• [WORK ITEM]:
Look through the data below and return each line where "space" appears.

• [SUPPLIED INFORMATION]:
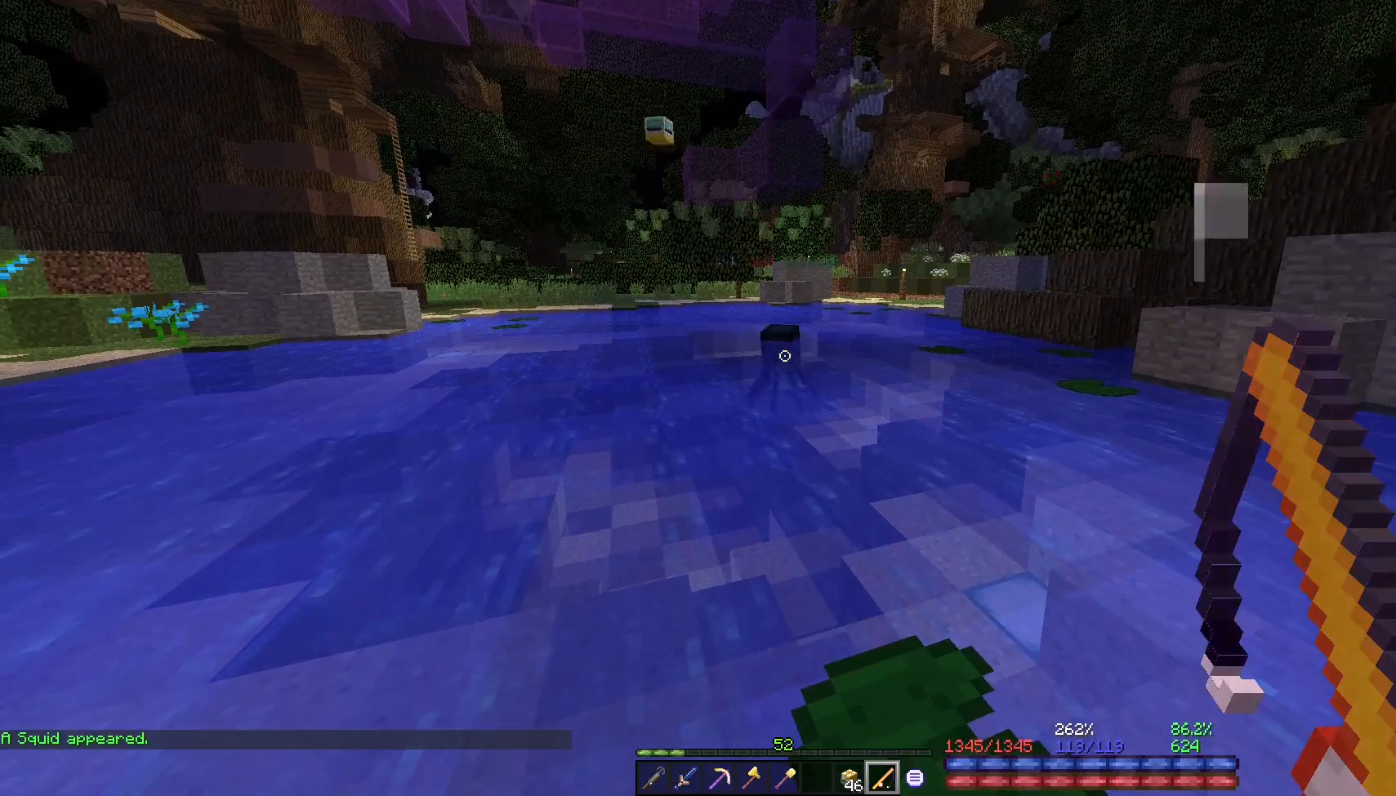
{"keys": ["w"], "mouse": [], "events": [[100, "w", "down"], [150, "w", "up"], [200, "w", "down"]]}
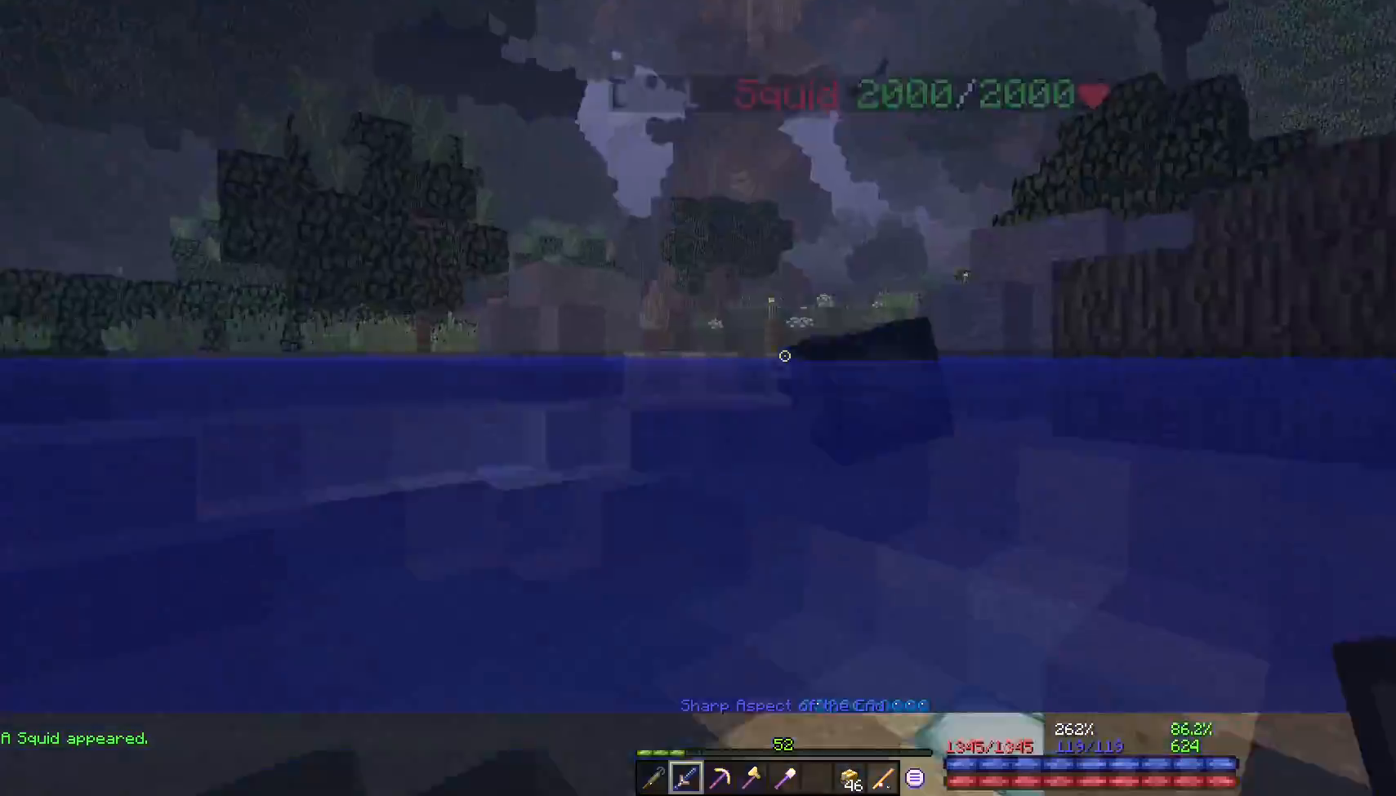
{"keys": ["d", "space"], "mouse": [], "events": [[83, "mouse_left", "down"], [83, "w", "up"], [150, "mouse_left", "up"], [283, "d", "down"], [317, "space", "down"]]}
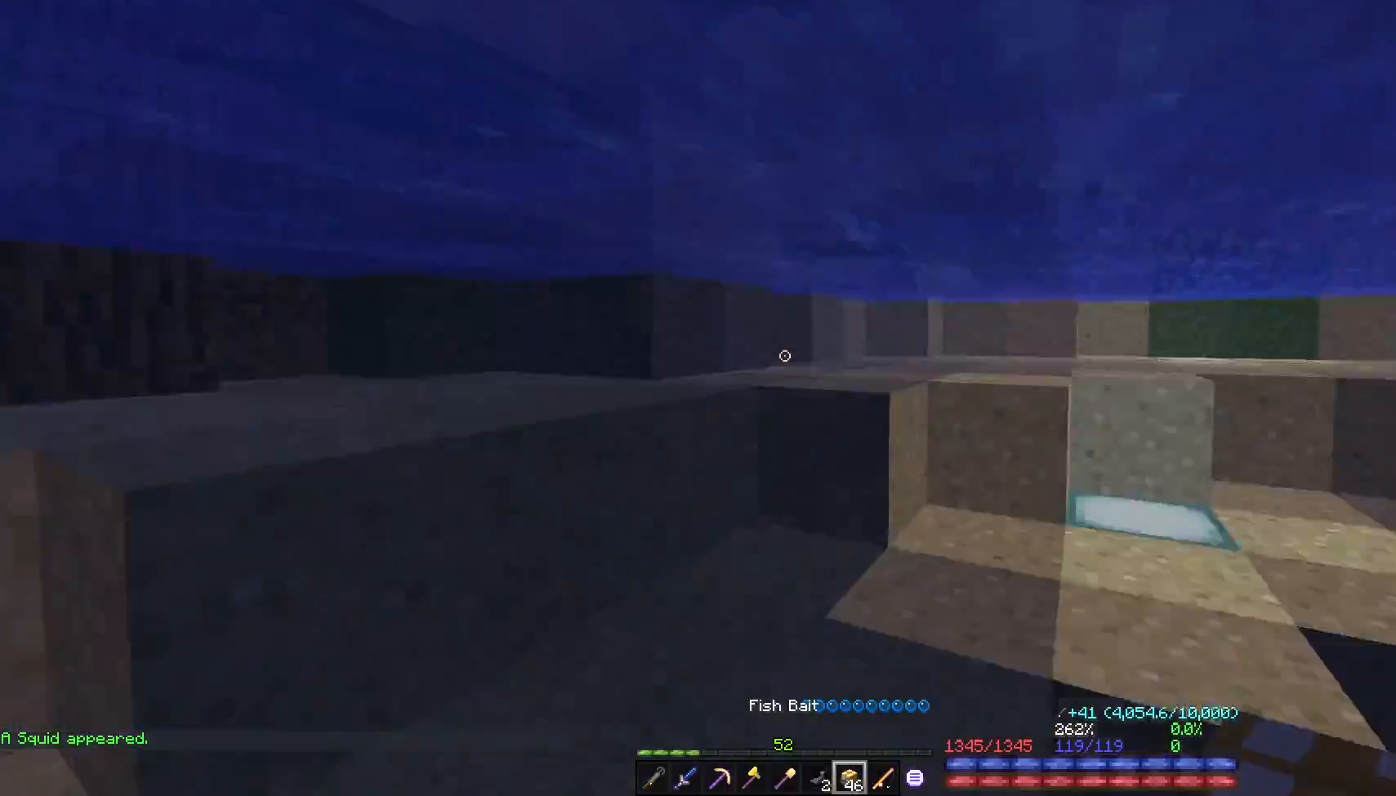
{"keys": ["d", "space", "w"], "mouse": []}
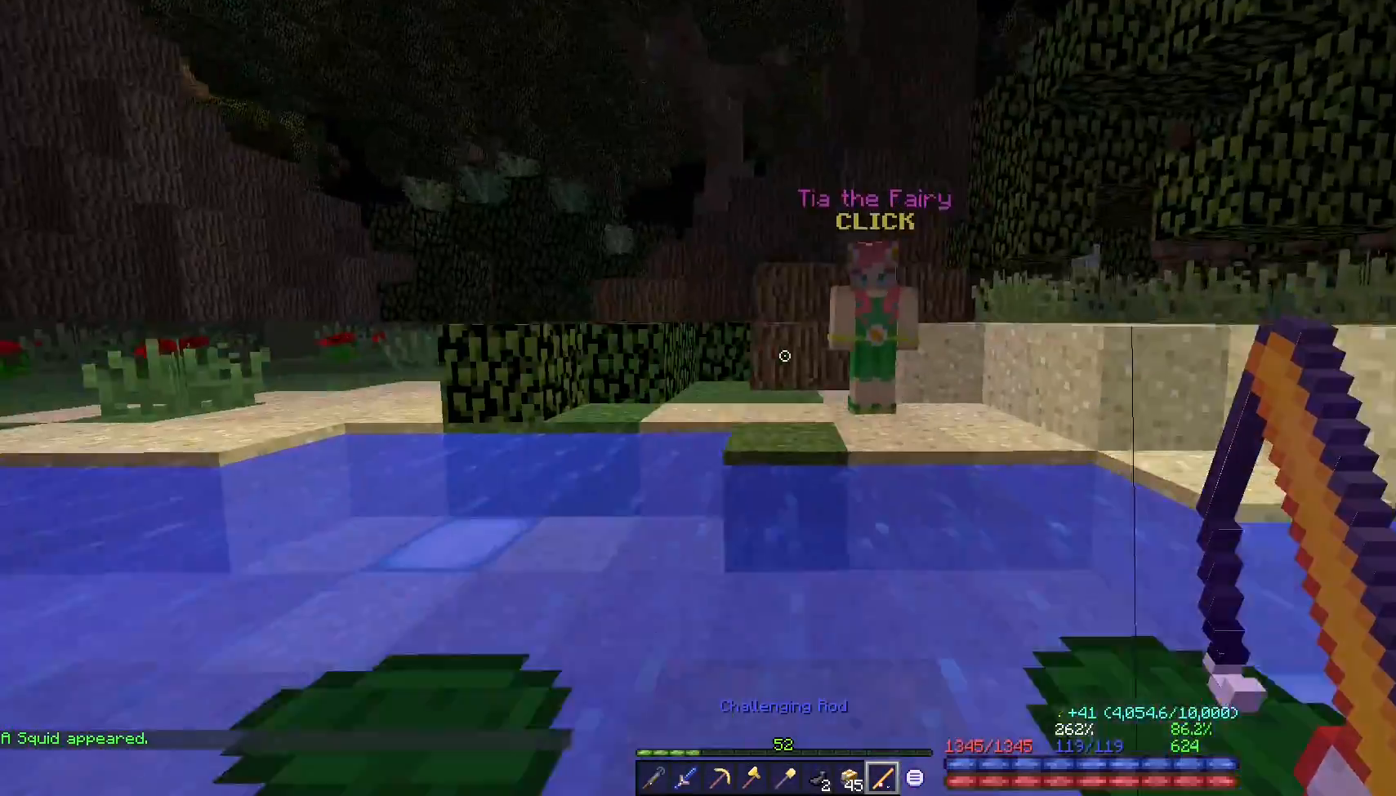
{"keys": ["a", "space", "w"], "mouse": [], "events": [[267, "space", "up"], [367, "d", "up"], [367, "space", "down"], [417, "space", "up"], [483, "a", "down"], [500, "space", "down"]]}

• [EXERCISE RESPONSE]:
{"keys": ["d", "space"], "mouse": [], "events": [[83, "mouse_left", "down"], [83, "w", "up"], [150, "mouse_left", "up"], [283, "d", "down"], [317, "space", "down"]]}
{"keys": ["d", "space", "w"], "mouse": []}
{"keys": ["a", "space", "w"], "mouse": [], "events": [[267, "space", "up"], [367, "d", "up"], [367, "space", "down"], [417, "space", "up"], [483, "a", "down"], [500, "space", "down"]]}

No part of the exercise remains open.